◆ What to do: Exactly how many lines in this listing contain "with"? Only the number is needed.

◆ Dataset records:
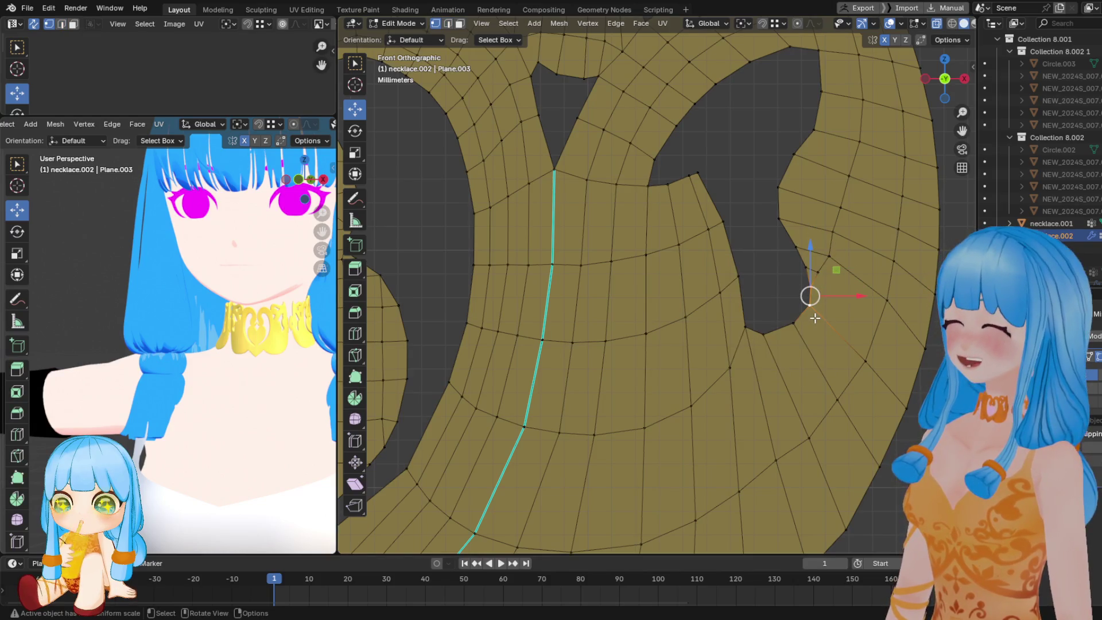
pyautogui.press('m')
pyautogui.click(809, 299)
# Nudge the merged notch vertex into place with two mirrored moves
pyautogui.press('g')
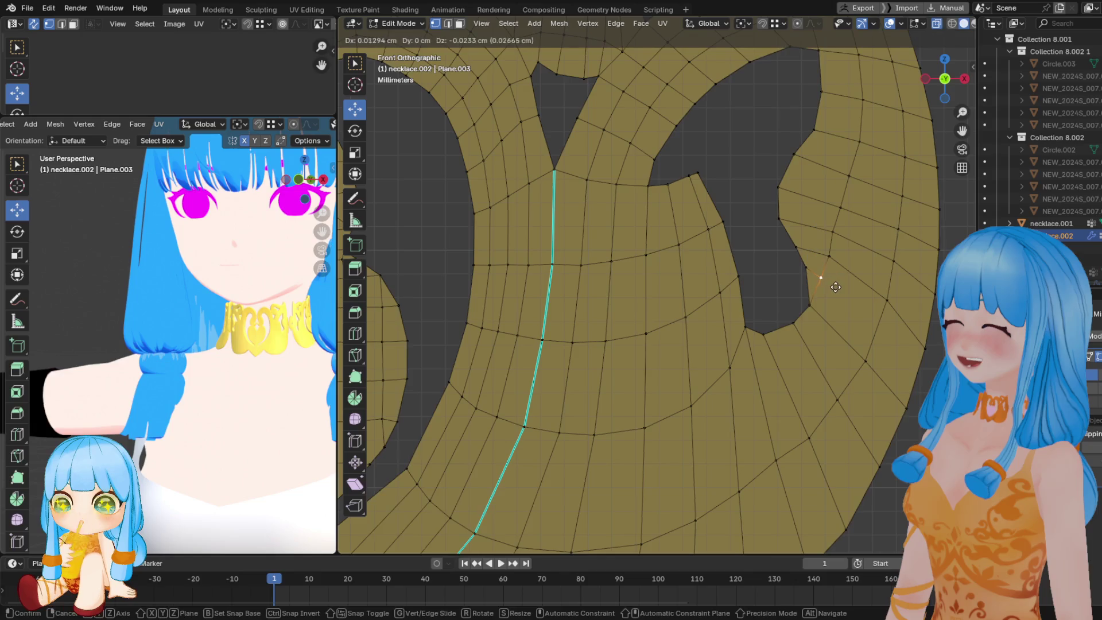
pyautogui.click(827, 280)
pyautogui.press('g')
pyautogui.click(819, 280)
pyautogui.scroll(-4, 743, 276)
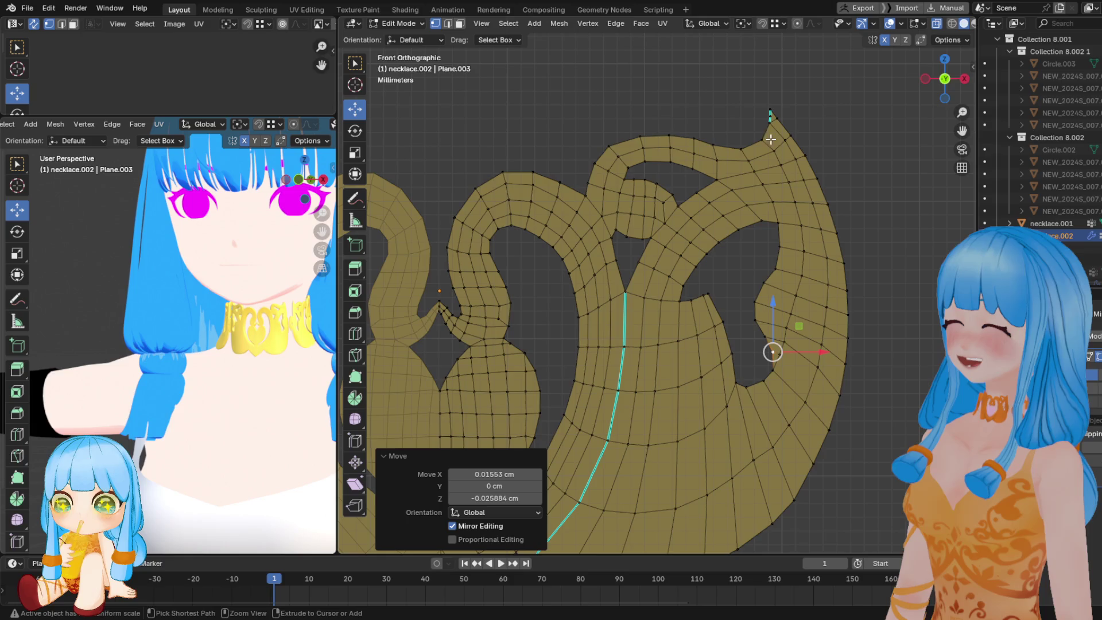
# Save NEW_2024_01.blend and put the pendant back in Sculpt Mode
pyautogui.press('ctrl+s')
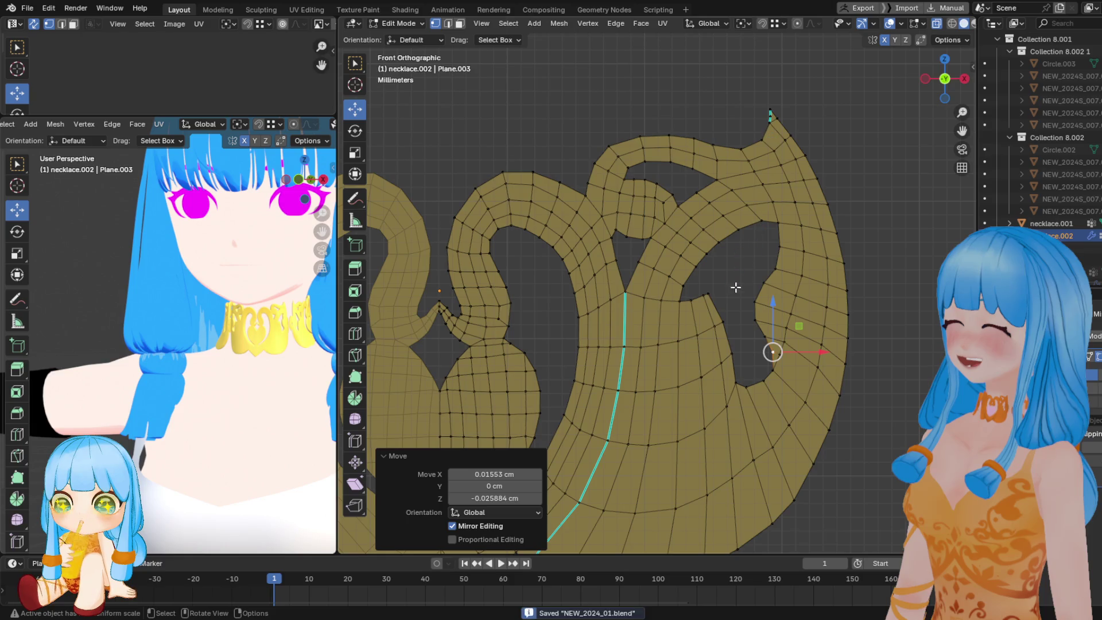
pyautogui.scroll(-5, 687, 337)
pyautogui.press('ctrl+Tab')
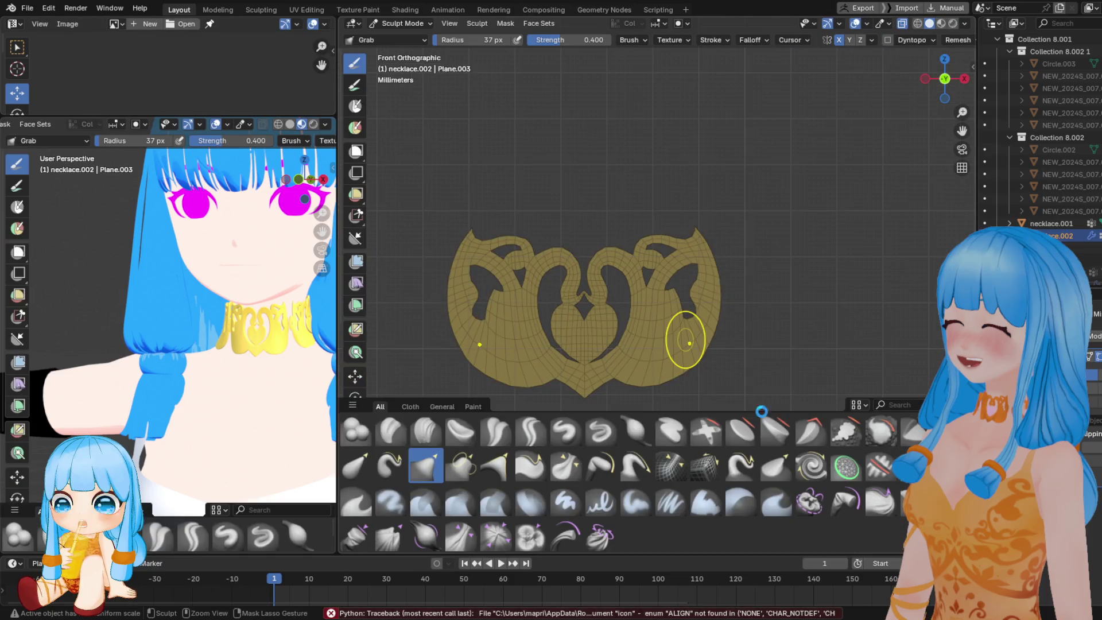
# Save NEW_2024_01.blend with the pendant still in Sculpt Mode
pyautogui.press('ctrl+s')
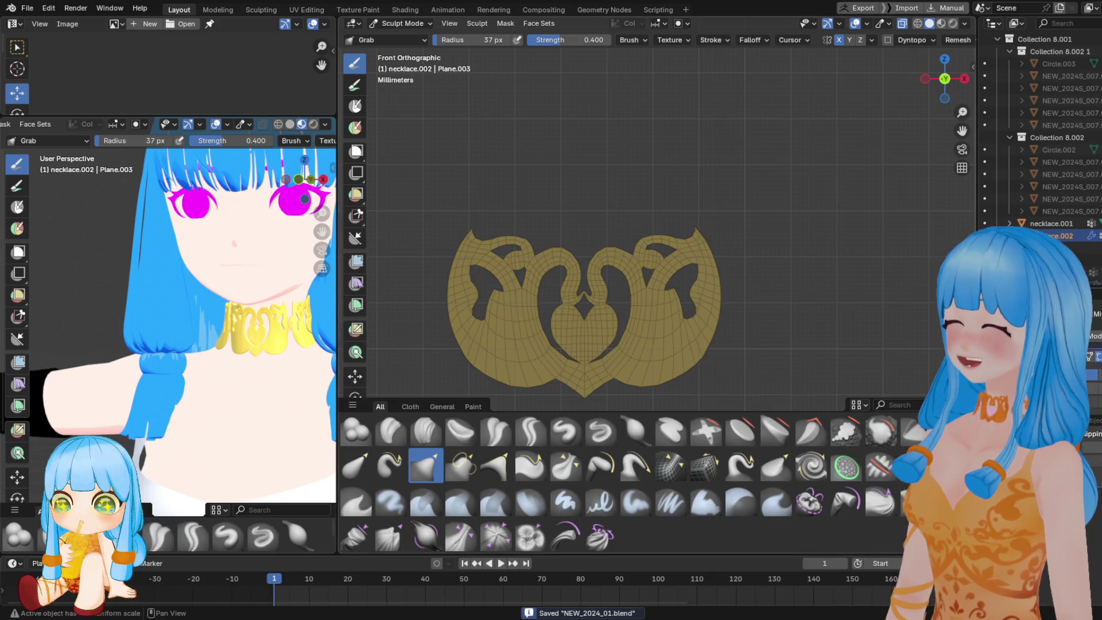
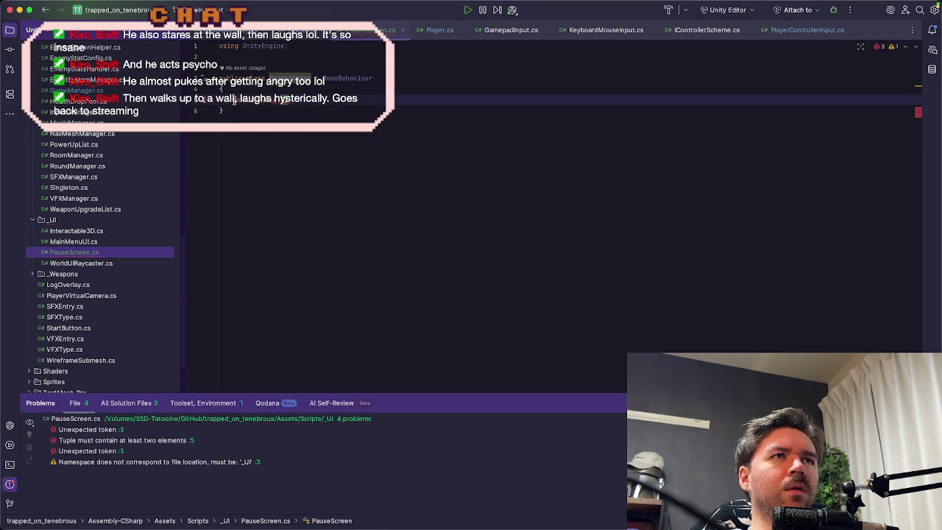
Step: Paste the pause-screen class into PauseScreen.cs and import the missing namespaces
{"action": "key", "text": "ctrl+v"}
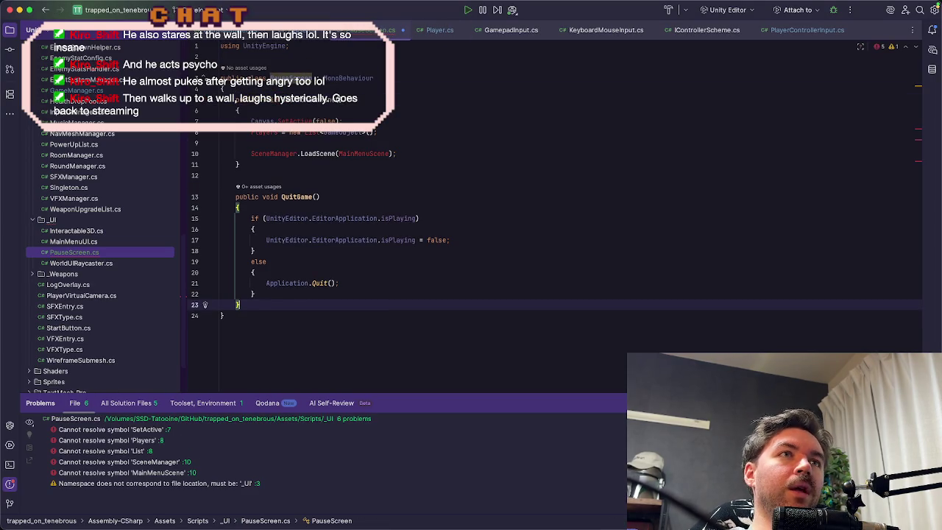
{"action": "left_click", "coordinate": [295, 121]}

◆ Output of the exercise: 2